In this context, certain policy initiatives of the European Union can contribute to accelerating the use of energy saving glass products in light duty vehicles.
The mobile air-conditioning initiative
The European Commission has recently launched the 'Mobile air-conditioning initiative' to reduce CO2 emissions generated by the use of air-conditioning. The use of air-conditioning in vehicles is indeed the source of additional fuel consumption whereas technologies exist to reduce the need to air condition vehicles or at least to lower the load on the air conditioning units.
Among these technologies is solar control glazing. Automotive solar control glazing are technologies which can reduce vehicle's cabin temperature up to 7 to 8°C by decreasing by over 25% heat penetration in vehicles exposed to solar radiation. Hence solar control glazing enables to cut energy consumption of the air conditioning unit by an average 10% and can improve vehicle's overall efficiency by up to 2 to 4%, depending on vehicle's specificities.*
As part of the MAC initiative, it is envisaged to establish clear test procedures to effectively quantify fuel consumption of MAC systems. This would allow taking this consumption into account in overall and official vehicle's fuel consumption data. In a second step, MAC-specific emission targets could be defined to foster further green technology development and deployment in this area.
Glass for Europe is of the opinion that this initiative should already be used to activate simple market mechanisms so that car manufacturers are incentivised to equip their vehicles with solar control glazing solutions.
To learn more on the MAC initiative and the specific views of Glass for Europe, please click here to see the Glass for Europe position paper.
Other than significantly reducing the thermal load (leading to reductions in fuel consumption), the different types of advanced glazing are also designed to be lighter in weight; thus reducing the weight of the vehicle as a whole and generating further fuel savings. Innovations in thinner but stronger glass contribute to the target of reaching 90 gr/CO2 emissions by 2020. All glass manufacturers are constantly working on reducing weight wherever possible for all types of glazing, without jeopardizing safety in case of accidents.
In fact, the glass industry already has an impressive track record in reducing the weight of its glazing solutions.
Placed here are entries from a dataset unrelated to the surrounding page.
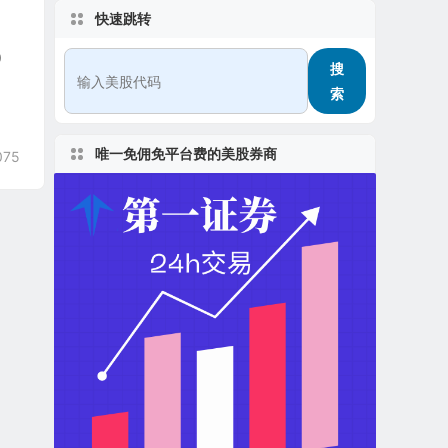
快速跳转
0
搜
索
唯一免佣免平台费的美股券商
075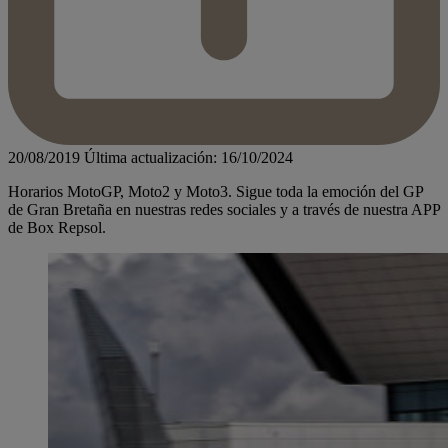
20/08/2019
Última actualización: 16/10/2024
Horarios MotoGP, Moto2 y Moto3. Sigue toda la emoción del GP
de Gran Bretaña en nuestras redes sociales y a través de nuestra APP
de Box Repsol.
For instance, over the last 30 years, the weight of glass in vehicles has been reduced considerably while trends in design have led to larger glass surface, for instance with the integration of completely glazed roof tops. Nowadays, the average glass content in a vehicle represents only 3% by mass and glass is integrated as a structural component of cars, thus limiting the need to resort to heavier materials. Moreover, the use of acoustic windscreens allows car makers to reduce vehicle weight by using thinner glazing without sacrificing acoustic comfort.